A straight comparison for photos, screenshots, transparency, file size, and when to convert PNG to JPG in your browser.
Merlin writes SwiftSave's image format guides and has spent 8+ years working with web image workflows. He tests conversion flows with screenshots, logos, and phone photos, then documents practical tradeoffs: what stays sharp, what gets smaller, and what breaks in real app handoffs. Contact: [email protected].
Images in this post are generated with AI.
PNG versus JPG is not a cage match where one format "wins forever." It is more like choosing between a ruler and a tape measure. One is precise for certain jobs. The other is flexible for everyday distance. You probably already feel this instinctively: screenshots look wrong as JPG sometimes, and vacation photos look silly as giant PNGs.
In 2026, JPG is still the default photo language for compatibility. PNG is still the default when transparency matters or when you need clean text. WebP is often better for web delivery, but JPG and PNG remain the safe interchange formats when you do not control the receiver. Here is how I pick without overthinking it.
The one-line difference
JPG is usually lossy: it throws away some detail to shrink file size. PNG is lossless for typical editing workflows: it keeps pixels stable, which is why screenshots stay readable. JPG does not do real transparency.
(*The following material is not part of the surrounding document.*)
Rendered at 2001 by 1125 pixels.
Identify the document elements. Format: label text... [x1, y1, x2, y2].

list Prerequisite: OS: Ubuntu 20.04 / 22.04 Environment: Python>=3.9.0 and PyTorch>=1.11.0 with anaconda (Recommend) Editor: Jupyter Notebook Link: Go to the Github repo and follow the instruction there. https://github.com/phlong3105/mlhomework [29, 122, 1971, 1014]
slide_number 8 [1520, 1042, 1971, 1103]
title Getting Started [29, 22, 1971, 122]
PNG does.

Quick decision table
| Situation | PNG | JPG |
|---|---|---|
| Transparent logo on a website header | Usually yes | No real transparency |
| Phone photo for social or email | Often too heavy | Usually the better default |
| Screenshot with small UI text | Usually yes | Risky: artifacts show up around edges |
| Marketplace asks for product photos | Sometimes | Often preferred for file size |
| Repeated editing and saving | Safer master | Quality can stack damage over time |
When PNG is the better pick
- You need alpha transparency or soft edges around a cutout.
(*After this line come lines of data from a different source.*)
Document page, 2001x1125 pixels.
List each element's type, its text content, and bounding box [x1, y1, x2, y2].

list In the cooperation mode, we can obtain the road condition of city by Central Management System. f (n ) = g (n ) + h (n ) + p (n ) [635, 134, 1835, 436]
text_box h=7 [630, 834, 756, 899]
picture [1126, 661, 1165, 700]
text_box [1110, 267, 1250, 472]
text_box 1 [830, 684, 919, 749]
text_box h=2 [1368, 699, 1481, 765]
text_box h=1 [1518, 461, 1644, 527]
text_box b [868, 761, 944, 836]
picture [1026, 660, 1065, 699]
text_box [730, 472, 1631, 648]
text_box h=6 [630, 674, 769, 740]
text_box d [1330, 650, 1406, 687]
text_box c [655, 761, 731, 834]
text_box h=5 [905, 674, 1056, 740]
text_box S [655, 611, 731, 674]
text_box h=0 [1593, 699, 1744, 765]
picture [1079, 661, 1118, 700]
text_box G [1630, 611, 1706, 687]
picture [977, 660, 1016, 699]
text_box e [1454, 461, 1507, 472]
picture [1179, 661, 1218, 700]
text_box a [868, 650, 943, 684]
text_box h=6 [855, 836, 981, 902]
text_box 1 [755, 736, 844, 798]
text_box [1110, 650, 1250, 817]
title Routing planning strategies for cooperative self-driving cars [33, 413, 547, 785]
- You are sending a screenshot where readability matters more than shaving kilobytes.
- You want a stable master file while you iterate on a graphic.
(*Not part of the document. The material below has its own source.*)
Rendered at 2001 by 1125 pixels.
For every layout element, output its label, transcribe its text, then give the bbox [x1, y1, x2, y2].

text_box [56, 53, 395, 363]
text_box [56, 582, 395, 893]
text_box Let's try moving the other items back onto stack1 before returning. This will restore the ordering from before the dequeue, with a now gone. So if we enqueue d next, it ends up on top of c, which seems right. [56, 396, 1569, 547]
When JPG is the better pick
- You have a normal photograph and you want a smaller attachment.
- You are exporting for a platform that optimizes images anyway.
- You do not need transparency and you want broad compatibility.

Where WebP sneaks into the conversation
If your goal is a faster website, compare PNG and WebP too. WebP can shrink many web assets while supporting transparency in a lot of cases. Try PNG to WebP for publishing copies, and keep PNG as your editing source when you still need lossless bitmap safety.",
How to convert between PNG and JPG without regrets
- Decide if transparency must survive. If yes, do not pick JPG as the target.
- Keep the PNG master if you might edit again. Convert a copy for sharing.
- If you must flatten to JPG, pick a background color on purpose, not by accident.
- After conversion, zoom in on the corners of text. If it looks tired, raise quality or keep PNG.
SwiftSave runs PNG to JPG and JPG to PNG in the browser for supported files. No signup, which is how I prefer handling random work screenshots.",
Why re-saving JPG gradually degrades it
Every time you open a JPG and save it again as JPG, the encoder runs another lossy pass. The first save from a clean source usually looks fine. The fifth save of that same file starts showing blocky artifacts in gradients and soft edges around text. I have seen screenshots go through enough email round-trips that the text became noticeably fuzzy.
The fix is keeping a clean master. If you shoot in JPG, treat the camera original as the master and export copies for each use. If you have a PNG, keep it as the reference and export JPG when a flat smaller file is what the job needs. The pattern is always: touch the master as rarely as possible, copy for output.
PNG vs JPG FAQ
Is PNG always higher quality than JPG?
Not exactly. PNG stores pixel data losslessly, which means screenshots and graphics stay stable. But a JPG photo at high quality often looks visually identical to a PNG version while being significantly smaller. The lossless part matters most for graphics with hard edges, text, and flat color — not for smooth photos where the eye misses what the encoder trims.
Why is my PNG so much larger than the JPG?
PNG lossless compression handles repeated patterns and flat color efficiently, but photographs have variation in almost every pixel. That variation does not compress as aggressively. A photo saved as PNG can be three to ten times the size of the same photo as a high-quality JPG. This is why photographs travel as JPG and logos travel as PNG.